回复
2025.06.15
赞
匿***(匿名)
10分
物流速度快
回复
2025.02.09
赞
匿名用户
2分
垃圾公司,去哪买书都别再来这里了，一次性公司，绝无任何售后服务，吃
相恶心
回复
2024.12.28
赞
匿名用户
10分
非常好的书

TASK PROMPT
Revise the data by changing "匿名用户" to "匿名买家" everywhere it occurs. Keep every other part the same.

REPLY TO THE EXERCISE
回复
2025.06.15
赞
匿***(匿名)
10分
物流速度快
回复
2025.02.09
赞
匿名买家
2分
垃圾公司,去哪买书都别再来这里了，一次性公司，绝无任何售后服务，吃
相恶心
回复
2024.12.28
赞
匿名买家
10分
非常好的书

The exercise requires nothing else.